# SUPPLIED MATERIAL
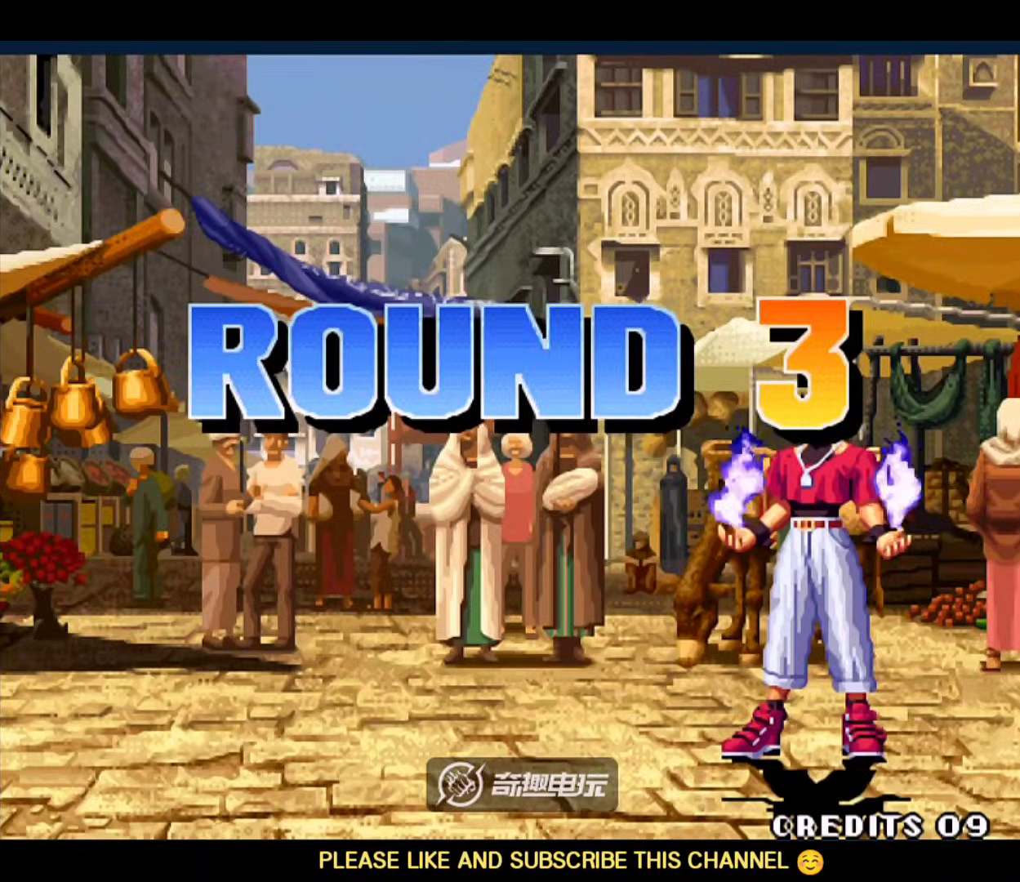
{"dt_ms": 500, "buttons": [], "left_stick": "center", "events": [[50, "A", "up"], [83, "B", "up"], [83, "left_stick", "center"], [117, "D", "up"]]}
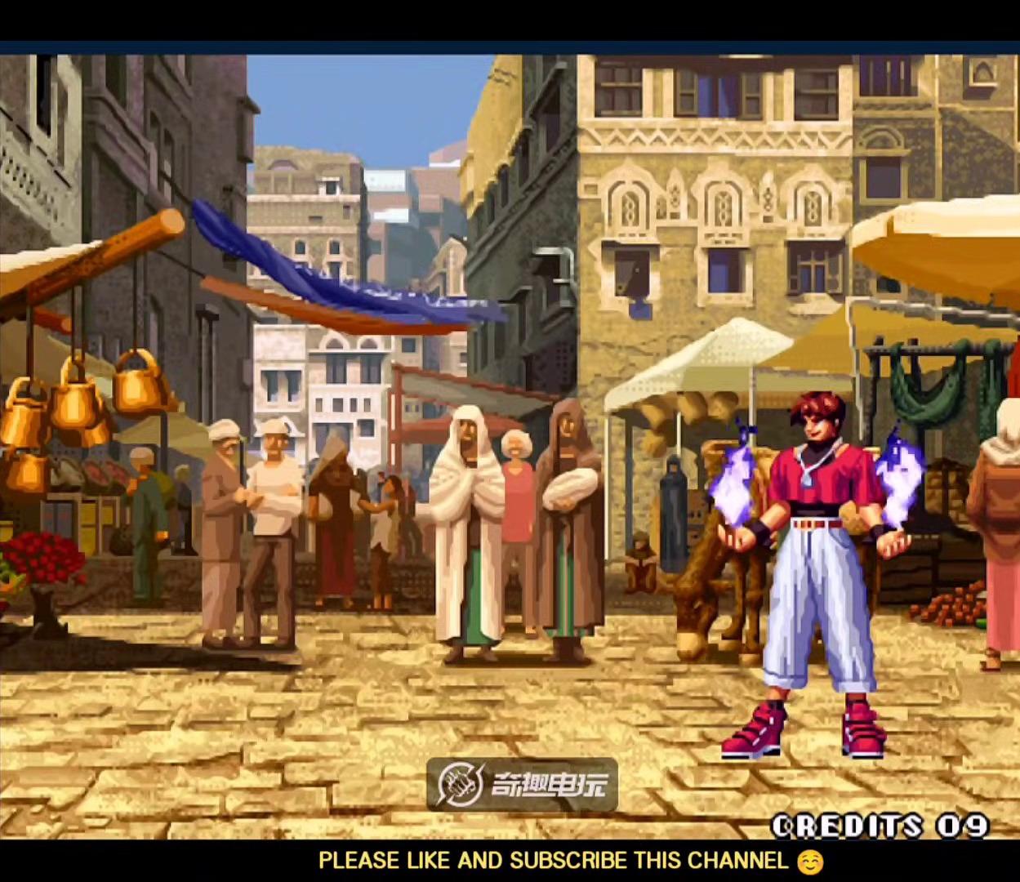
{"dt_ms": 500, "buttons": [], "left_stick": "center", "events": []}
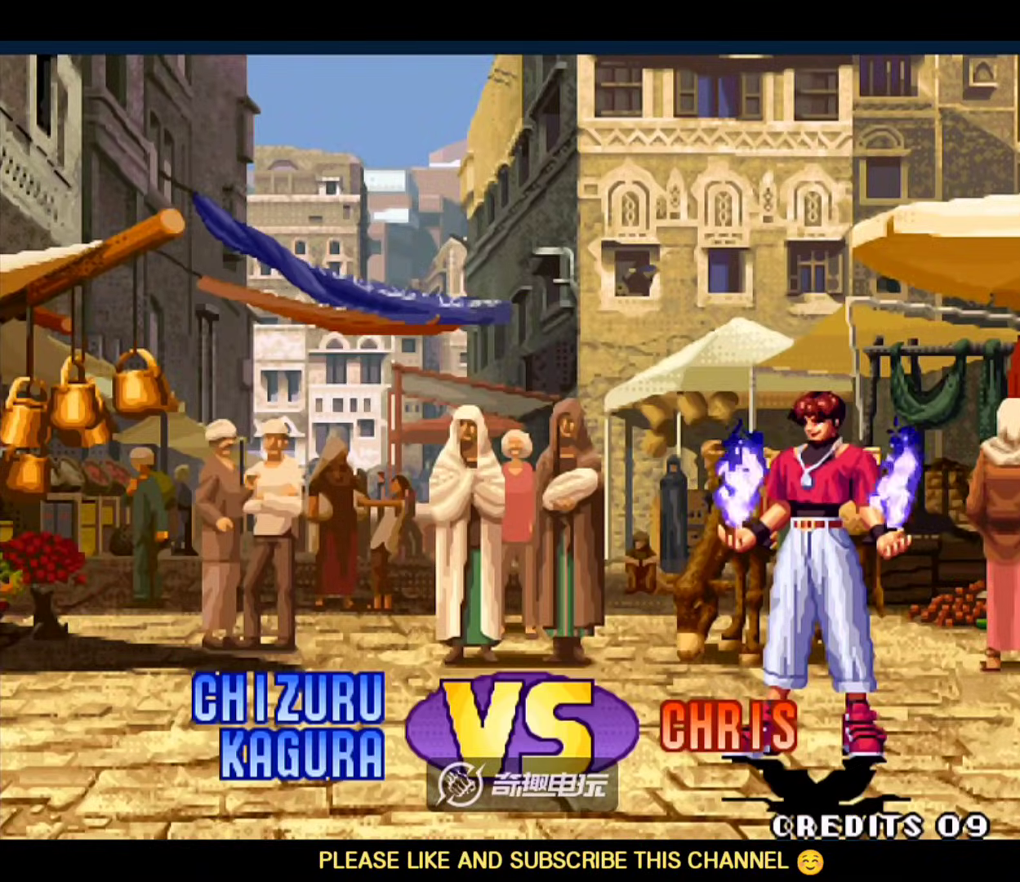
{"dt_ms": 500, "buttons": [], "left_stick": "left", "events": [[383, "A", "down"], [383, "B", "down"], [383, "C", "down"], [383, "D", "down"], [417, "C", "up"], [417, "D", "up"], [450, "A", "up"], [450, "B", "up"], [483, "left_stick", "left"]]}
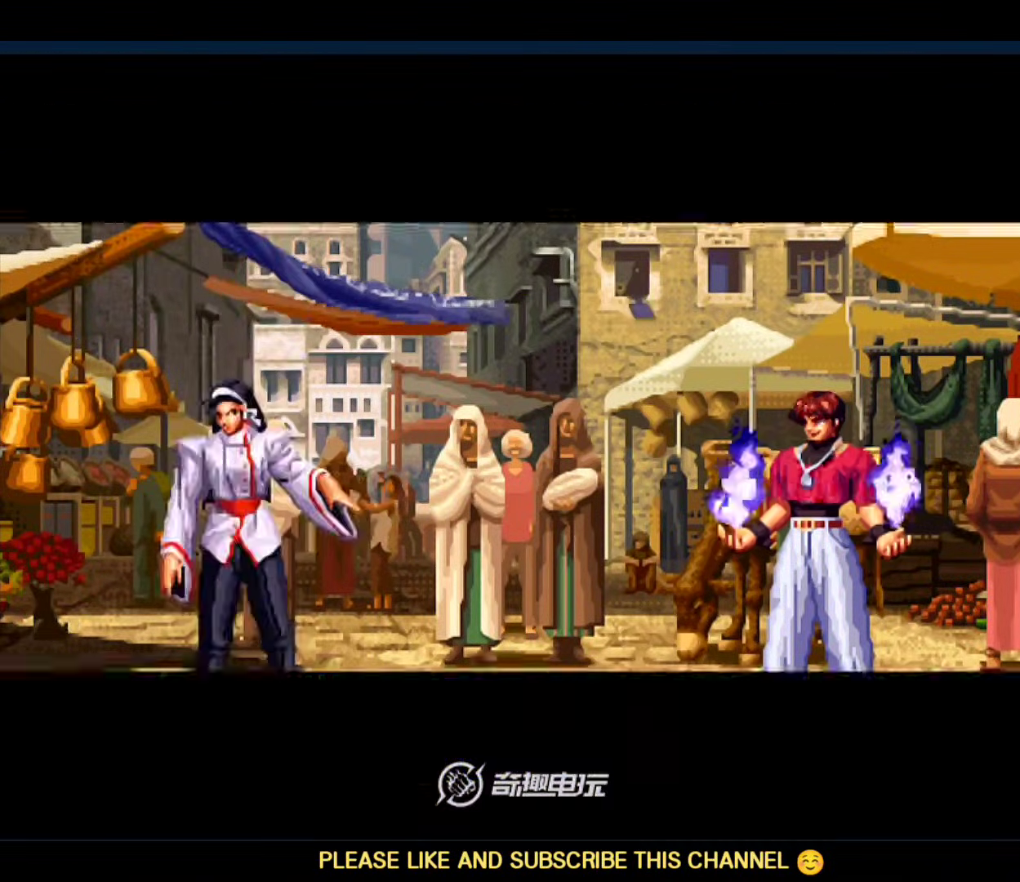
{"dt_ms": 1000, "buttons": ["C"], "left_stick": "down-right"}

# EXERCISE DETAILS
I'd like the data above duplicated exactly, with no pictures included.

# ANSWER SPACE
{"dt_ms": 500, "buttons": [], "left_stick": "center", "events": [[50, "A", "up"], [83, "B", "up"], [83, "left_stick", "center"], [117, "D", "up"]]}
{"dt_ms": 500, "buttons": [], "left_stick": "center", "events": []}
{"dt_ms": 500, "buttons": [], "left_stick": "left", "events": [[383, "A", "down"], [383, "B", "down"], [383, "C", "down"], [383, "D", "down"], [417, "C", "up"], [417, "D", "up"], [450, "A", "up"], [450, "B", "up"], [483, "left_stick", "left"]]}
{"dt_ms": 1000, "buttons": ["C"], "left_stick": "down-right"}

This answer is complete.